Feuille 306. — Plusieurs femmes appartenant à des familles respectables de Çravâsti, visitent les vihars (colléges et salles) dans un jardin voisin de cette ville, sous la conduite du prêtre Char-ka[6], qui leur donne des explications sur les vihars et les salles, avec des détails biographiques. Il a une tenue inconvenante. Histoire de plusieurs actes immoraux qui font perdre à un prêtre son caractère ou son rang, et le font déchoir de la dignité de prêtre. — Sur l’action de causer des dissensions parmi les prêtres.

Il y a ainsi dans ce volume, 439 feuilles dont les 30 premières sont occupées par le Traité sur l’Émancipation, en deux livres et 700 çlokas. Le reste du volume contient les premiers livres de l’explication de la discipline religieuse[7].

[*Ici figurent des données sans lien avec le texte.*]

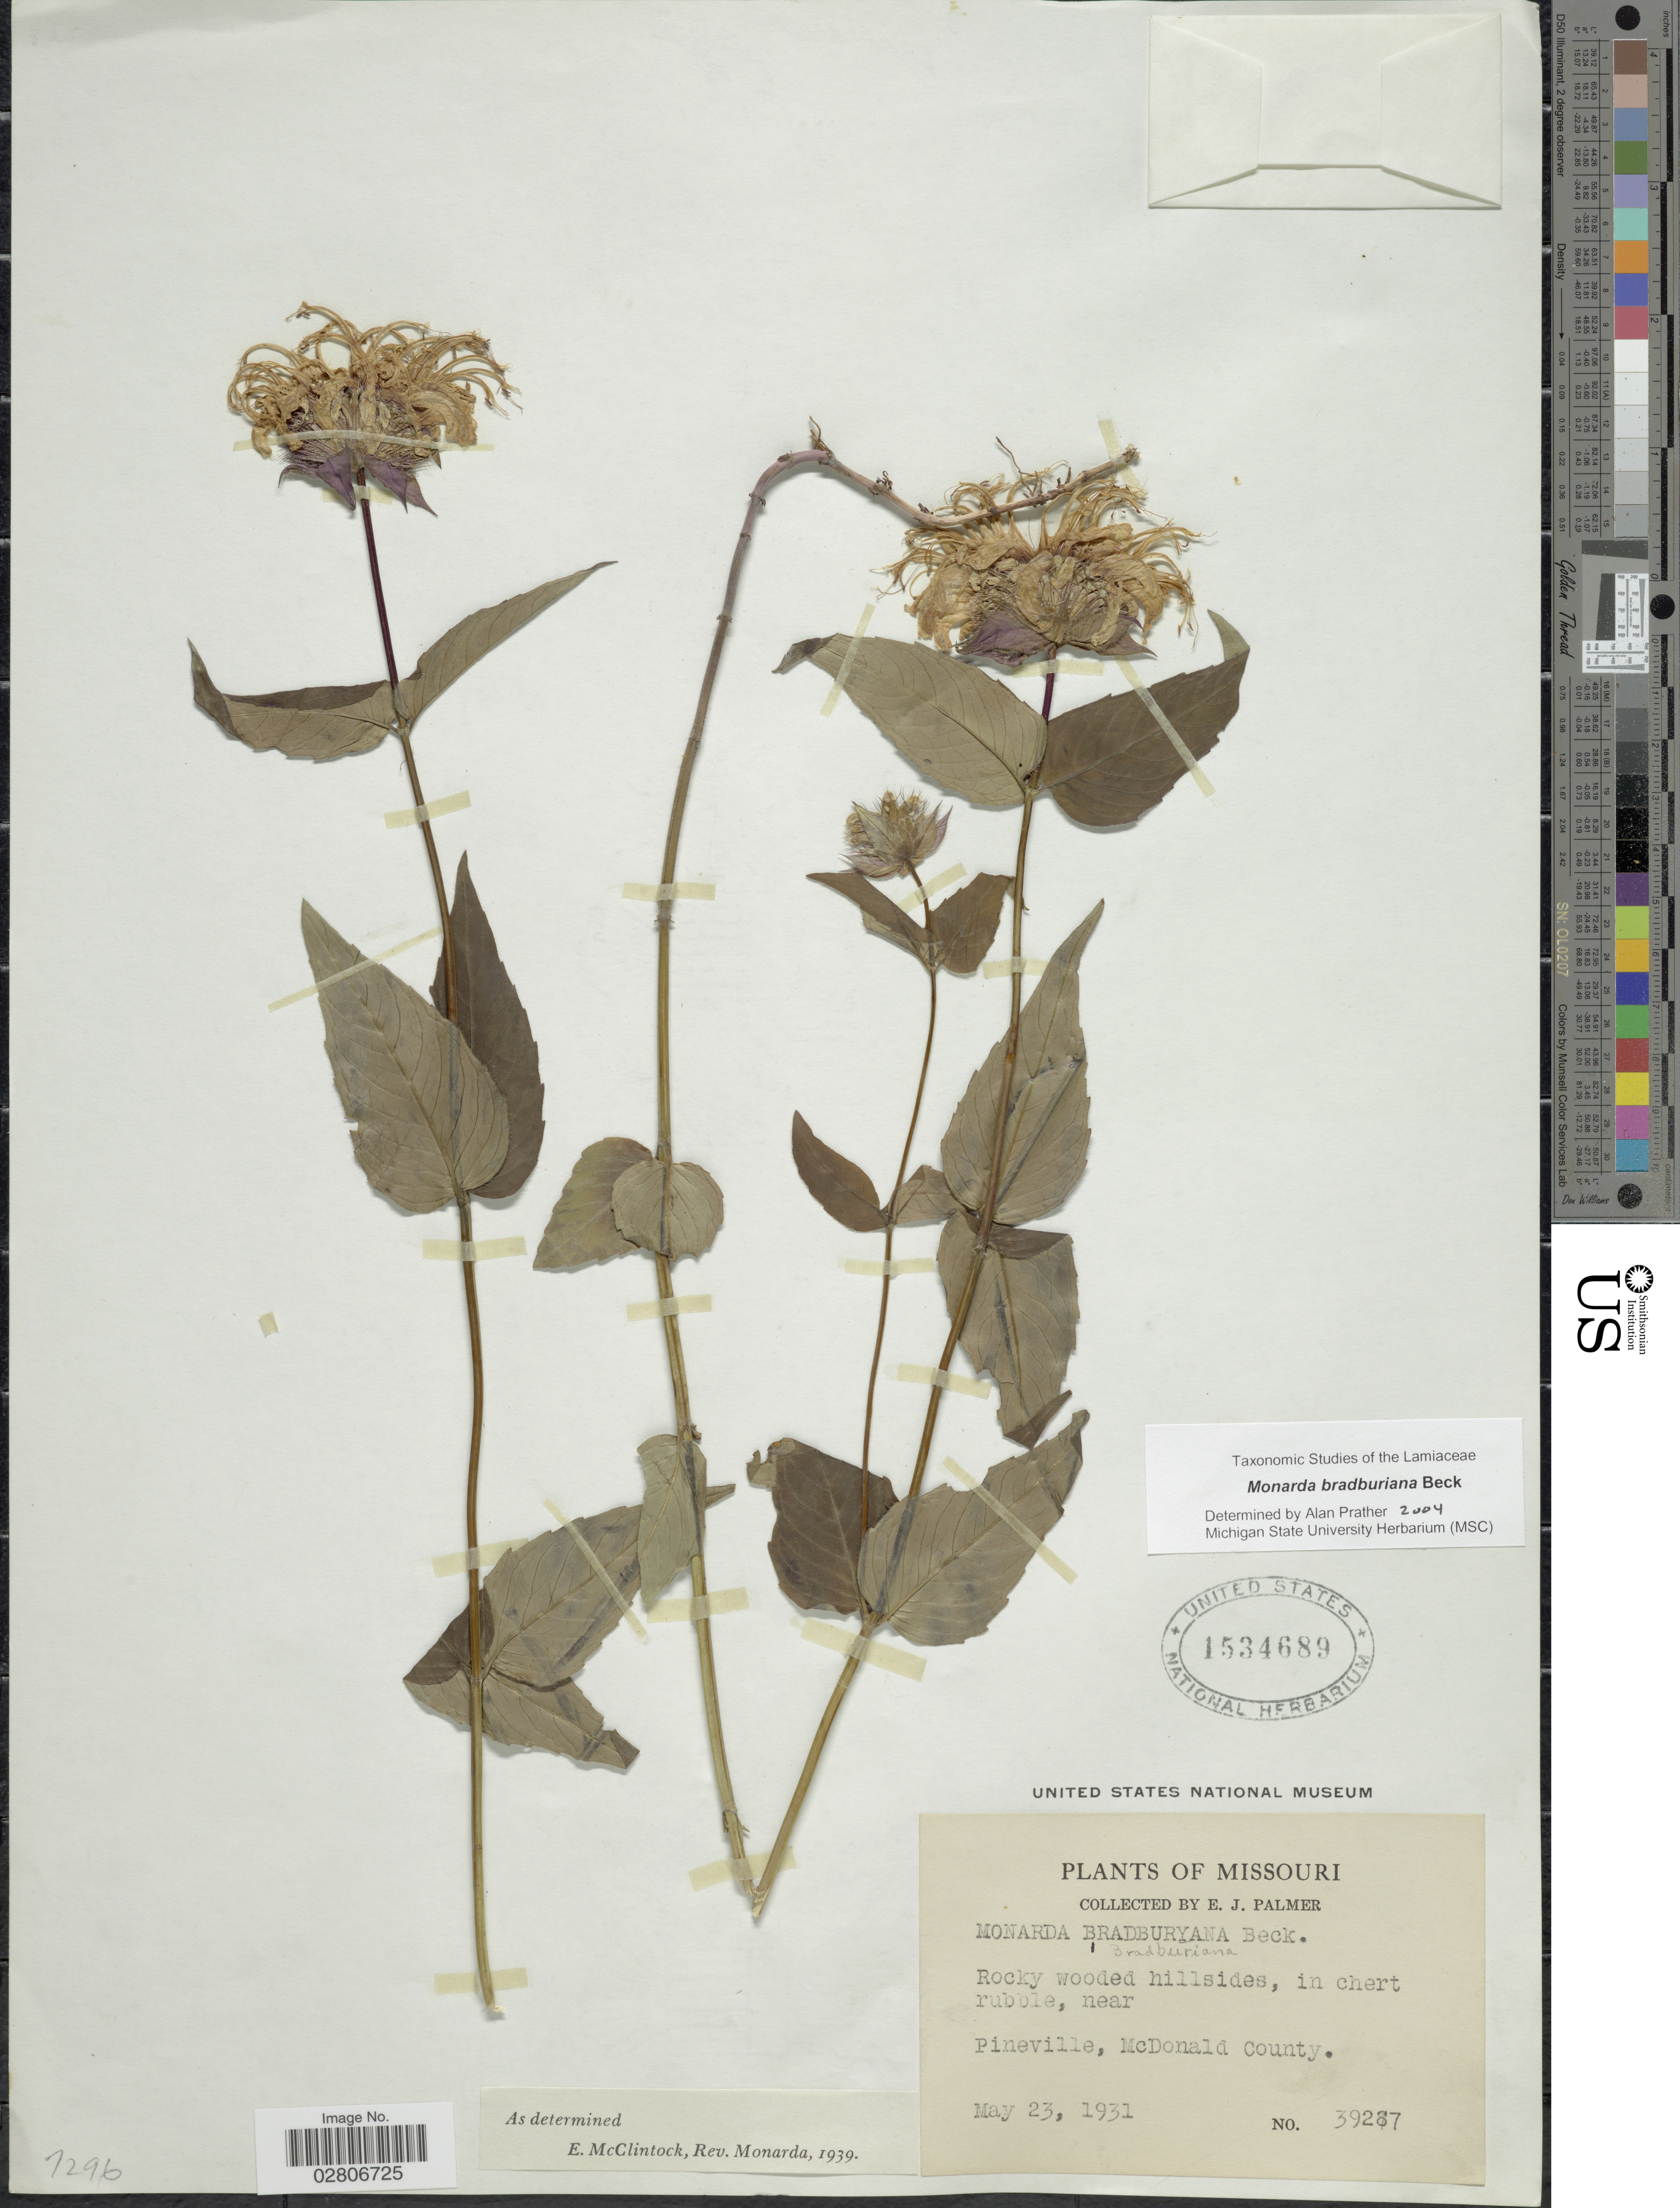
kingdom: Plantae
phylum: Tracheophyta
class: Magnoliopsida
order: Lamiales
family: Lamiaceae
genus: Monarda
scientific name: Monarda bradburiana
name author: L.C. Beck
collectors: E. J. Palmer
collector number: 39287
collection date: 1931-05-23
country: United States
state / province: Missouri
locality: Near Pineville, McDonald County.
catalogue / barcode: US 1534689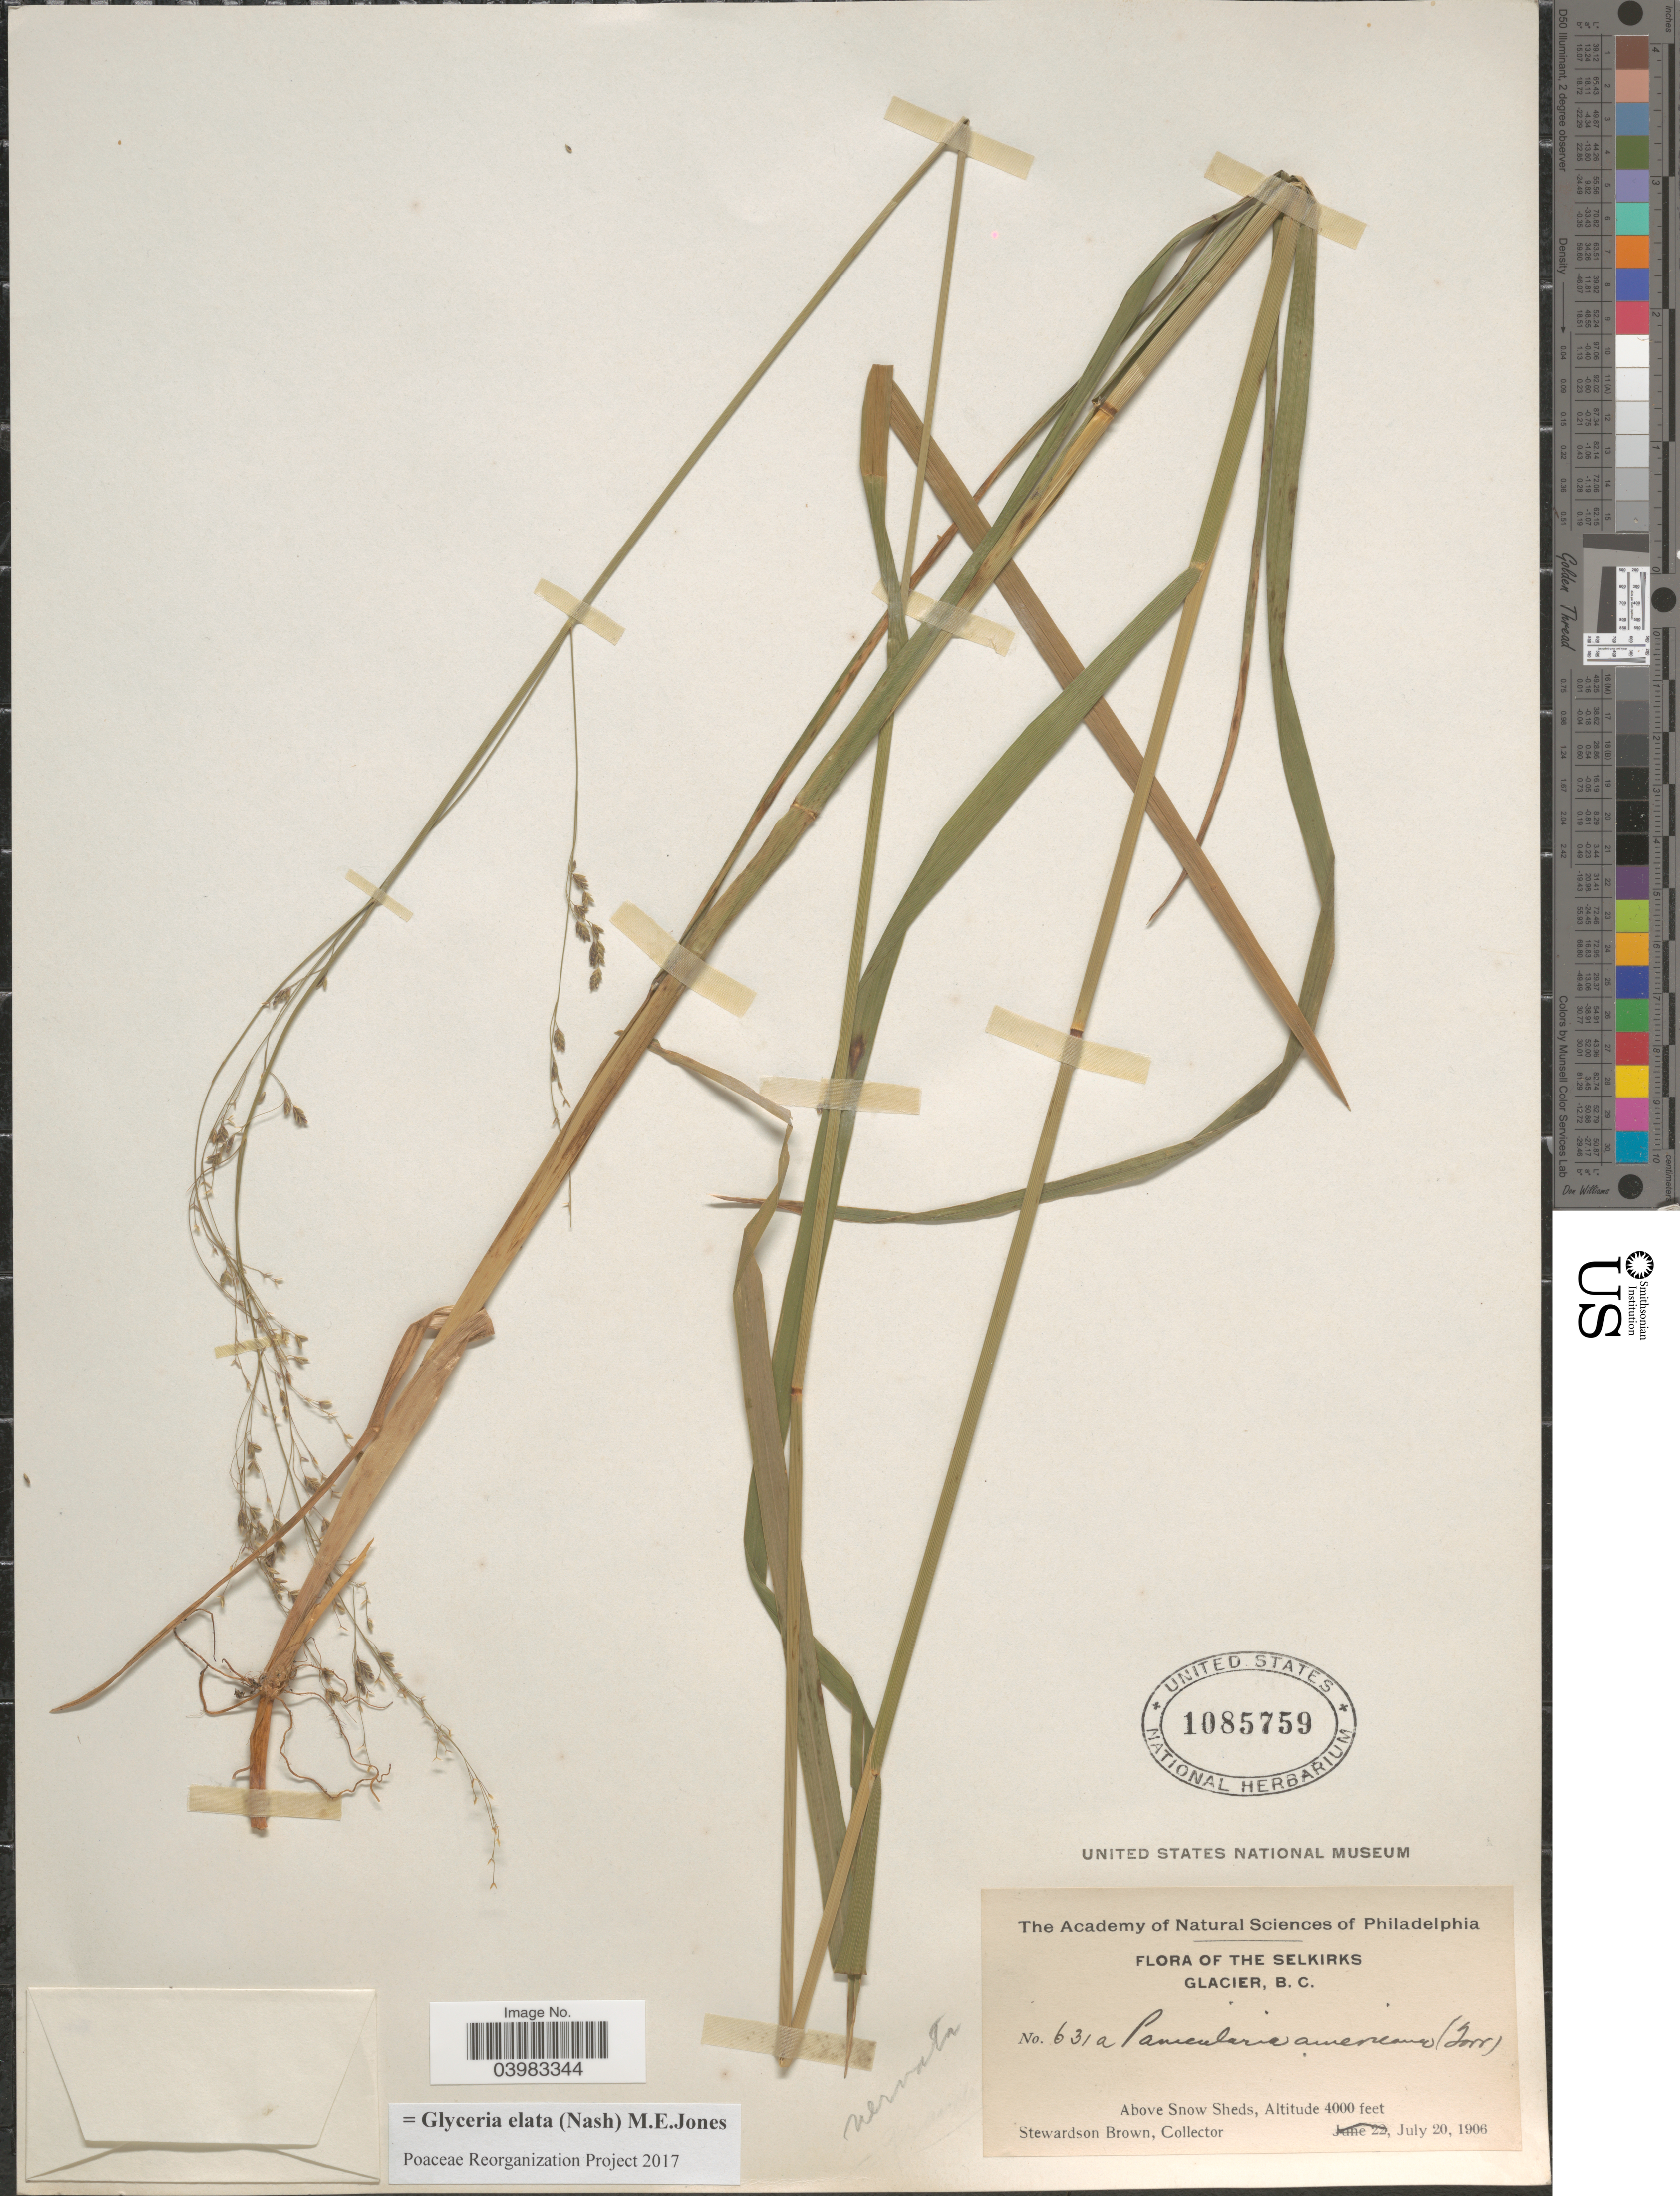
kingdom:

  1. Ce règlement commun à tous les bouddhistes existe en pali et en chinois. Le texte pali énumère seulement 227 règles. — La Société Asiatique de Londres a publié, en 1862, dans son Journal (vol.  XIX) les traductions anglaises du Pratimoxa chinois (par Beal) et du Pratimoxi pâli (par Gogerly). Le Pratimoci tibétain n’a pas été traduit et n’est connu que par l’analyse de Csoma. Le texte sanscrit est inconnu et probablement perdu. (L. F.)
  2. Cette stance dont le texte sanscrit est bien connu se trouve quelquefois à la fin des textes bouddhiques sanskrits du Népal, à la suite de la formule Ye dharmâ, etc. (Voir ci-dessus p. 25 note.) — Elle est fréquemment répétée. (L. F.)
  3. Ces deux Çlokas sont aussi répétés très souvent ; Burnouf les a étudiés et traduits de nouveau d’après le texte sanscrit maintenant fort connu ; il a en même temps redressé la traduction de Csoma (Voir les appendices au Lotus de la bonne Loi.) (L. F.)
  4. Voici la transcription de ces deux Çlokas :

    brtsam-par bya-j̈ing hbyung-var bya | Sangs-rgyas bstan-la hjug-par bya |
    Hdam-buhi gyim-na glang-chen bjin | Hchi blag sde ni gj̈om-par bya |
    Gang-j̈ig rab-tu bag-yod-par | Chos hdul hdi la spyod gyur-pa |
    Skye-vahi hkhor-va rab spings-nas | Sdug-bsngal tha-nar byed-pa hgyur |

  5. Voir une histoire semblable dans le dictionnaire d’Ainsworth au mot Hegesius dans l’Index nom. prop. « Hégésias, philosophe de Cyrène, qui décrivait les misères de la vie avec tant d’éloquence que plusieurs se tuèrent eux-mêmes pour en être affranchis ; à cause de quoi Ptolémée lui ordonna de ne plus discourir sur ce sujet ». (Note de Csoma)
  6. Voir ci dessus volume III feuille 239 (page 46). (L. F.) 
  7. Le reste du volume et même les volumes suivants peuvent être considérés comme un développement, un commentaire du « Traité sur l’émancipation », c’est-à-dire du Pratimoxa. C’est une question non résolue de savoir si le Pratimoxa est un texte dont les écrits qui viennent ensuite sont le commentaire, ou s’il est un résumé, une nomenclature des transgressions diverses exposées dans les divers cas ou Espèces qui font l’objet des récits placés à sa suite. (L. F.)